Heartland FM
- Crieff, Scotland; Scotland;
- Broadcast area: Perthshire
- Frequencies: 97.5 MHz (Pitlochry & Aberfeldy) 107.3 MHz (Crieff)

History
- First air date: 14 March 1992
- Last air date: 26 July 2026

Links
- Website: https://www.heartlandfm.co.uk

= Heartland FM =

Community owned radio station in Pitlochry, Scotland

Heartland FM was a community owned radio station based in Crieff, broadcasting to the Perthshire area.

One of the longest serving community owned radio stations in Scotland, Heartland FM launched in 1992. The station covered the Perthshire area, with a focus on local programming, by drawing on members of the community to present programmes and provide technical backup. The station operated with a charitable status, governed by a board of trustees, and funded by a hybrid of grant and advertisement money.

In 2024, Heartland FM re-launched and extended its service to cover the whole of rural Perthshire for the first time.

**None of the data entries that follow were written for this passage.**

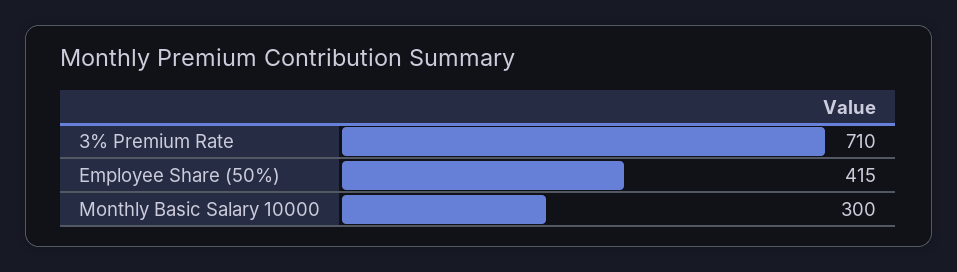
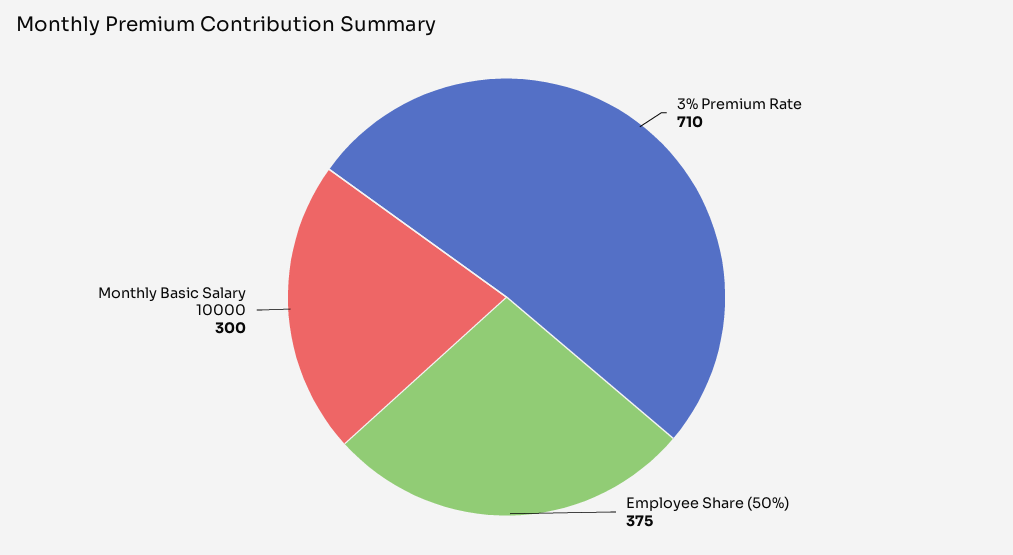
  {
    "3% Premium Rate": 710,
-   "Employee Share (50%)": 415,
+   "Employee Share (50%)": 375,
    "Monthly Basic Salary 10000": 300
  }

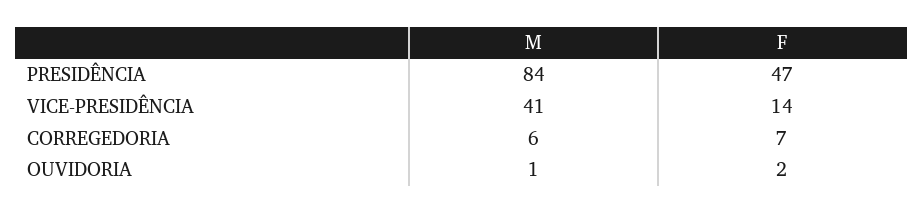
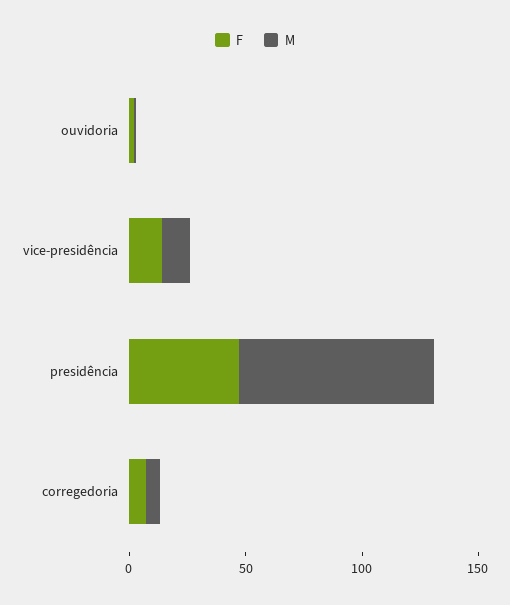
  {
    "M": {
      "PRESIDÊNCIA": 84,
-     "VICE-PRESIDÊNCIA": 41,
+     "VICE-PRESIDÊNCIA": 10,
      "CORREGEDORIA": 6,
      "OUVIDORIA": 1
    },
    "F": {
      "PRESIDÊNCIA": 47,
      "VICE-PRESIDÊNCIA": 14,
      "CORREGEDORIA": 7,
      "OUVIDORIA": 2
    }
  }

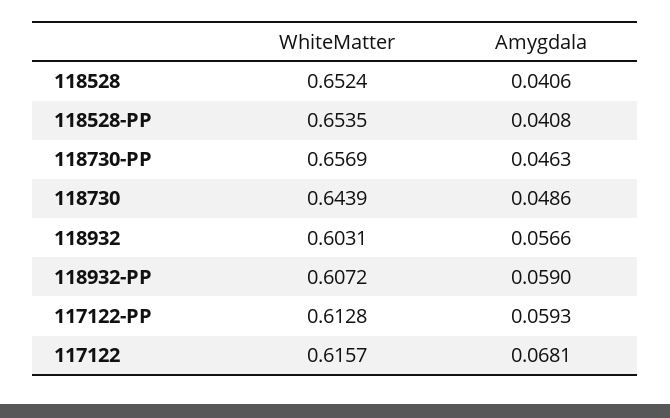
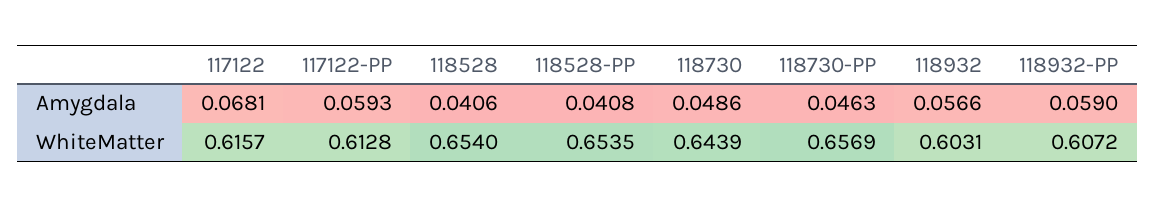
  {
    "WhiteMatter": {
-     "118528": 0.6524,
+     "118528": 0.654,
      "118528-PP": 0.6535,
      "118730-PP": 0.6569,
      "118730": 0.6439,
      "118932": 0.6031,
      "118932-PP": 0.6072,
      "117122-PP": 0.6128,
      "117122": 0.6157
    },
    "Amygdala": {
      "118528": 0.0406,
      "118528-PP": 0.0408,
      "118730-PP": 0.0463,
      "118730": 0.0486,
      "118932": 0.0566,
      "118932-PP": 0.059,
      "117122-PP": 0.0593,
      "117122": 0.0681
    }
  }

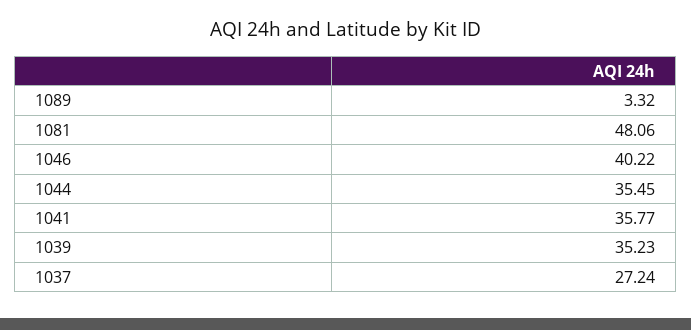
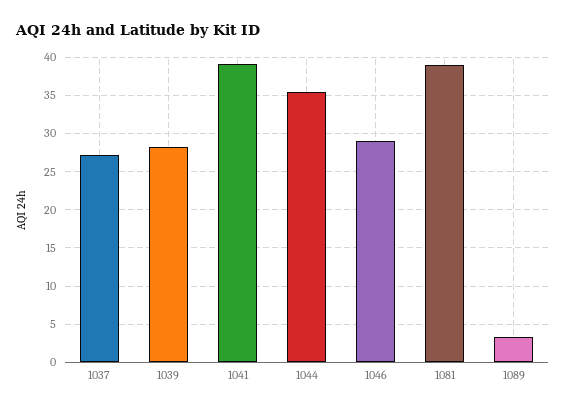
  {
    "1089": 3.32,
-   "1081": 48.06,
+   "1081": 39,
-   "1046": 40.22,
+   "1046": 29,
    "1044": 35.45,
-   "1041": 35.77,
+   "1041": 39,
-   "1039": 35.23,
+   "1039": 28,
    "1037": 27.24
  }

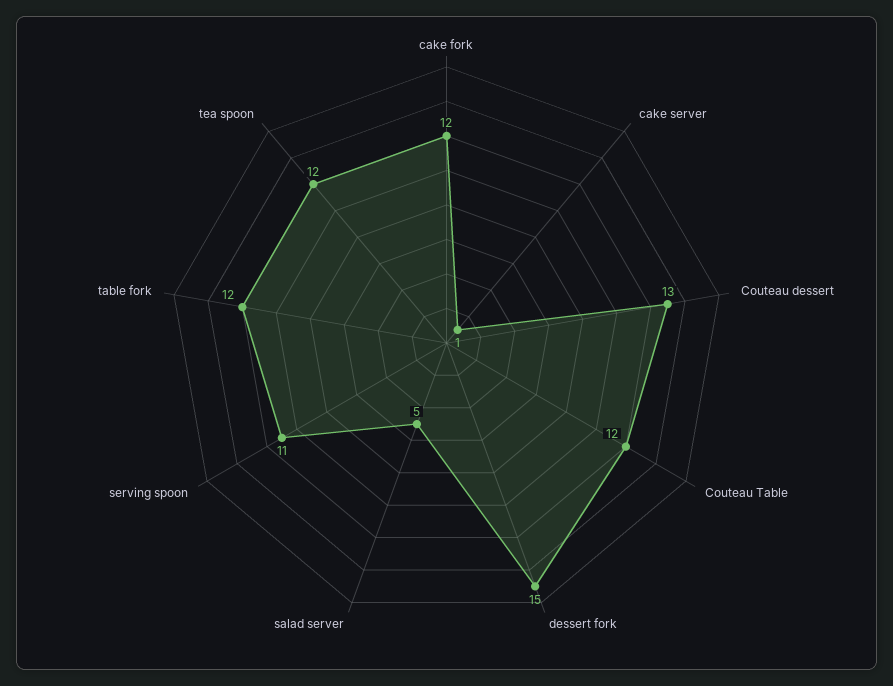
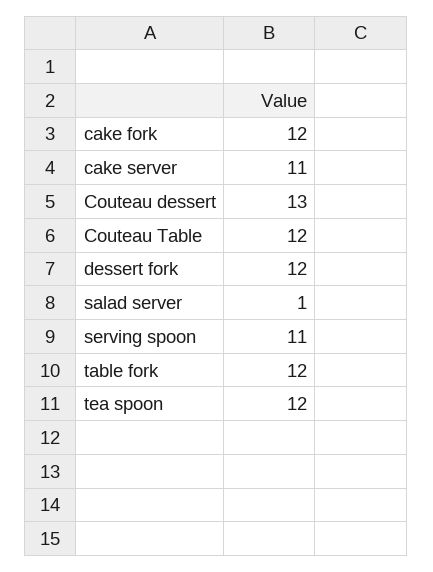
  {
    "cake fork": 12,
-   "cake server": 1,
+   "cake server": 11,
    "Couteau dessert": 13,
    "Couteau Table": 12,
-   "dessert fork": 15,
+   "dessert fork": 12,
-   "salad server": 5,
+   "salad server": 1,
    "serving spoon": 11,
    "table fork": 12,
    "tea spoon": 12
  }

The station then served the towns, villages and hamlets of the area on 97.5 and 107.3 FM. 97.5 FM continues to serve the residents of Pitlochry, Aberfeldy and Highland Perthshire as it has for over 30 years. 107.3 FM introduced Heartland FM to a new audience with Crieff, Auchterarder and Lowland Perthshire served by a terrestrial local radio service on FM for the very first time.

==History==

Heartland FM started broadcasting in 1992, when it was set up to serve the Highland Perthshire area which, at that time, did not have access to FM quality broadcasts, and only limited analogue television. Broadcasting on a part-time basis from the outset, the station later ran a full schedule every day of the week.

Since 2019, the station developed as part of a larger multimedia platform, which also supported IRIS, a digital community magazine; and a website which provides a daily news service.

In March 2023, Heartland FM scaled back its broadcast service due to financial issues, with paid station manager Alistair Smith exiting and the station returning to a purely volunteer-run operation.

In October 2023, Heartland FM announced its merger with a neighbouring station, Crieff-based Radio Earn, with the station's FM signal extending into the lowland Perthshire region for the first time.

Heartland FM announced its closure in July 2026, citing "a long journey trying to find a feasible business model." It subsequently surrendered its licence to Ofcom that month.

==Programming==

Heartland FM broadcast a range of programming throughout the day and week, with a breakfast programme every morning, as well as afternoon and drive time slots.
Among the daytime programming, the station also featured a range of specialist shows, focusing on country music, rock and roll, traditional Scottish music and Scottish political news.

==Awards==

Heartland FM has been the recipient of numerous awards and nominations, including Best Radio Station 2012 at the Scottish New Music Awards.

The station also won the silver award for Community Show of the Year in 2019, and was nominated for Arts & Creative Radio of the Year in 2020, at the Community Radio Awards.

In 2021, Heartland FM won the silver award for Station of the Year at the Community Radio Awards, as well as the bronze award for Live Event or Outside Broadcast of the Year, in recognition of their coverage of the 2021 Scottish Parliament election. Journalist Ashleigh Keenan-Bryce won the gold award for Best Newcomer to Radio, while presenter Katherine Lilley won the silver award for Best Female Presenter.

In 2024, Heartland FM's Head of Production Lewis Ness was included in The Radio Academy '30 Under 30'. The list showcases 30 people under the age of 30 who have shown exceptional tenacity, talent and a proven trajectory in radio and audio.